* _Directions for this task_
From the listing below, return every line with the string "lines" in it.

◆ ◆ ◆

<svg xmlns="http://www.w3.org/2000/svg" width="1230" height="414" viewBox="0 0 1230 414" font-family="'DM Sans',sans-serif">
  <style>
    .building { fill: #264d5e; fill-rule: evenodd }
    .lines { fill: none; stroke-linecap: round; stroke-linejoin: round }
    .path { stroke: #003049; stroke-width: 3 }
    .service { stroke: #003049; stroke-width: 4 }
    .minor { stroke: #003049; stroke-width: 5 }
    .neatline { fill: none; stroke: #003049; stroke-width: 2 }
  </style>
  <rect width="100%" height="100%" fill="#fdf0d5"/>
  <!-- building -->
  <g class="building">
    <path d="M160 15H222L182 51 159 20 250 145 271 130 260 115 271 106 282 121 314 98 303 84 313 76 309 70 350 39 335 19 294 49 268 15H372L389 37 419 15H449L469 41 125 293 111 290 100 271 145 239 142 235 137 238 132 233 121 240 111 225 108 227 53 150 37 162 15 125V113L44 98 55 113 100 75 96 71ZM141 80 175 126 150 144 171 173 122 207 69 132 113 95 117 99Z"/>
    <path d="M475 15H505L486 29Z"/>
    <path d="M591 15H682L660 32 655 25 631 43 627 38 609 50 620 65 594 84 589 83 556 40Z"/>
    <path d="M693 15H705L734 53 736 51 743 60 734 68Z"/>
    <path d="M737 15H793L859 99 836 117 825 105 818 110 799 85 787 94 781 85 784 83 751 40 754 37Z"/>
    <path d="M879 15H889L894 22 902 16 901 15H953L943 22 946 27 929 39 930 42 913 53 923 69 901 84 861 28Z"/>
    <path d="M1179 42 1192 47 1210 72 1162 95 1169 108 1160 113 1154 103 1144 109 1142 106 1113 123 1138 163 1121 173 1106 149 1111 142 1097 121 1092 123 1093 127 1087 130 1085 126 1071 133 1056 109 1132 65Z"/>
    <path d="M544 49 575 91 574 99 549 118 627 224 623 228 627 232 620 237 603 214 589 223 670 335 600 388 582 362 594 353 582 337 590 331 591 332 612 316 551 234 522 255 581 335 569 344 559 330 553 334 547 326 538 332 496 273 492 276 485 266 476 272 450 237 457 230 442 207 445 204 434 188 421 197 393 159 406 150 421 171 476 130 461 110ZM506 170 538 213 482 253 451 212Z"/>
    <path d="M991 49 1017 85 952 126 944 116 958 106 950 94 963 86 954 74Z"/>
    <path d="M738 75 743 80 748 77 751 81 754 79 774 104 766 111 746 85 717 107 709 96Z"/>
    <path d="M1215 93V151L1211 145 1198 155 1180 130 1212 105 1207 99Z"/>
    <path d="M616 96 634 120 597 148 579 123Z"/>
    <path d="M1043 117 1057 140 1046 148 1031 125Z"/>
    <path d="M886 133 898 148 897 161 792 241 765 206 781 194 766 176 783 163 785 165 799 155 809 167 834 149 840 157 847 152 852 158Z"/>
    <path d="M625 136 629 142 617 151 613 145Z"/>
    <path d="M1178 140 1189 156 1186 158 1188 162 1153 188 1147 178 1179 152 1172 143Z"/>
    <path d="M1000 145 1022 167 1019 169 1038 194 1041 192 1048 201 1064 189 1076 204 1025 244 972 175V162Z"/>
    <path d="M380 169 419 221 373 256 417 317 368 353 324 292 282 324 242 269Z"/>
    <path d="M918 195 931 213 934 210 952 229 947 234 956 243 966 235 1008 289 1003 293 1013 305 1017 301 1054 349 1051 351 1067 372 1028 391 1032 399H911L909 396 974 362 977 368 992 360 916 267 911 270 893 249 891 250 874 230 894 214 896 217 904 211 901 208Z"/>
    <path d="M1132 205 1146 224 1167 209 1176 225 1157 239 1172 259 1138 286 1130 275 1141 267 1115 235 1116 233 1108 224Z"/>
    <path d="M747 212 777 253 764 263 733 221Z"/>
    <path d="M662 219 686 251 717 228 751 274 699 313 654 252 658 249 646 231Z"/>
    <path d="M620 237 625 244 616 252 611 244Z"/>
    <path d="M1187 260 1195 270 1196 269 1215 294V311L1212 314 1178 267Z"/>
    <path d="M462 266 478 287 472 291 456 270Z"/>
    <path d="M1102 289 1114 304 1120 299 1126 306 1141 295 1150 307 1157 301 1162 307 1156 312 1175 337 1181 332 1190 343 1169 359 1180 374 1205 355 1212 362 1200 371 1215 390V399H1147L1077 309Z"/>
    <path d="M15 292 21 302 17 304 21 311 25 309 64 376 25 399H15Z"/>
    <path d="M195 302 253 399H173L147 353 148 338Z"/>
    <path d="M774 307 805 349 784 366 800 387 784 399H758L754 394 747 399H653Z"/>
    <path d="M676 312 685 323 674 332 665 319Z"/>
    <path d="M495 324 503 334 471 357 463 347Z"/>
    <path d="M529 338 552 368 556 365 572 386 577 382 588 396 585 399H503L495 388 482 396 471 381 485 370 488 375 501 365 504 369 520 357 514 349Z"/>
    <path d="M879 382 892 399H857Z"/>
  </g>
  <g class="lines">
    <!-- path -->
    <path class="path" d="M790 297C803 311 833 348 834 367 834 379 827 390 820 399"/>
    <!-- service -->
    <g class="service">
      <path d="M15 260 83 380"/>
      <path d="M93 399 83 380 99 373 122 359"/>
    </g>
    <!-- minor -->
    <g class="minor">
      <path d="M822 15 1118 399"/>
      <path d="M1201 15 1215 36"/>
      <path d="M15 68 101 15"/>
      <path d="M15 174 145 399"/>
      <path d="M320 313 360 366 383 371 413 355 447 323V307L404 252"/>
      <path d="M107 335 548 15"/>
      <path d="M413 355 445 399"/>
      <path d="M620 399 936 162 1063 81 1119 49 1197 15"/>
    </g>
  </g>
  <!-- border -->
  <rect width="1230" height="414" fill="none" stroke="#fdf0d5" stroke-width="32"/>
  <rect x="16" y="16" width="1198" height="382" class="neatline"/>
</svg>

◆ ◆ ◆

* _Solution to this problem_
    .lines { fill: none; stroke-linecap: round; stroke-linejoin: round }
  <g class="lines">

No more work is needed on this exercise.